Collected data
◇ ◇ ◇
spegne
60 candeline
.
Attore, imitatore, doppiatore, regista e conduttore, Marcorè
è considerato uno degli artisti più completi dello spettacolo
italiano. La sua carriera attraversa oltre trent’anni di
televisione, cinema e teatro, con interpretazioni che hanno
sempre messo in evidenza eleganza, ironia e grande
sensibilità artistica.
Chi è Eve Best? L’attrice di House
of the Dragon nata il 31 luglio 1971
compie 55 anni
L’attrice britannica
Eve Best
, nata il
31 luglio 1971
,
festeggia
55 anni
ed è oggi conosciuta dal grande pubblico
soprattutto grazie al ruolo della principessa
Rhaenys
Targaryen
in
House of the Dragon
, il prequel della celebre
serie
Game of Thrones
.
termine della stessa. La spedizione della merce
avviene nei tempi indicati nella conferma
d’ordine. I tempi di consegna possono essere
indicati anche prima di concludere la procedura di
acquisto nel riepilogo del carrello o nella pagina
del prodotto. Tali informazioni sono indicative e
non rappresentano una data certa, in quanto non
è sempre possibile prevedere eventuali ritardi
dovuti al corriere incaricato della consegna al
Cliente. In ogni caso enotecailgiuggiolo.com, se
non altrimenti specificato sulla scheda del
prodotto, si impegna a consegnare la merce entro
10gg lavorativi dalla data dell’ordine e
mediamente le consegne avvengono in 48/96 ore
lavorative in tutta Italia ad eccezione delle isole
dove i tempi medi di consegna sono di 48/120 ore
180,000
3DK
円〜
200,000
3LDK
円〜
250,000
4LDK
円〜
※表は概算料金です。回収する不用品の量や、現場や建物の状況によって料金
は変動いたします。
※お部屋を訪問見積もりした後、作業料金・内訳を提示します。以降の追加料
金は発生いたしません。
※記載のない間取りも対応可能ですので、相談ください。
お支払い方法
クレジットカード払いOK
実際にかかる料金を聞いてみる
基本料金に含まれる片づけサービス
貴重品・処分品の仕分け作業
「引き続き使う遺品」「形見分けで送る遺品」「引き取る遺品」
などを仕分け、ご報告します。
◇ ◇ ◇
## What you need to do
Put each line of the records, from the first line through the one containing "non rappresentano una", into a JSON list of strings, one string per line and with blank lines omitted.

## Written solution
[
  "spegne",
  "60 candeline",
  ".",
  "Attore, imitatore, doppiatore, regista e conduttore, Marcorè",
  "è considerato uno degli artisti più completi dello spettacolo",
  "italiano. La sua carriera attraversa oltre trent’anni di",
  "televisione, cinema e teatro, con interpretazioni che hanno",
  "sempre messo in evidenza eleganza, ironia e grande",
  "sensibilità artistica.",
  "Chi è Eve Best? L’attrice di House",
  "of the Dragon nata il 31 luglio 1971",
  "compie 55 anni",
  "L’attrice britannica",
  "Eve Best",
  ", nata il",
  "31 luglio 1971",
  ",",
  "festeggia",
  "55 anni",
  "ed è oggi conosciuta dal grande pubblico",
  "soprattutto grazie al ruolo della principessa",
  "Rhaenys",
  "Targaryen",
  "in",
  "House of the Dragon",
  ", il prequel della celebre",
  "serie",
  "Game of Thrones",
  ".",
  "termine della stessa. La spedizione della merce",
  "avviene nei tempi indicati nella conferma",
  "d’ordine. I tempi di consegna possono essere",
  "indicati anche prima di concludere la procedura di",
  "acquisto nel riepilogo del carrello o nella pagina",
  "del prodotto. Tali informazioni sono indicative e",
  "non rappresentano una data certa, in quanto non"
]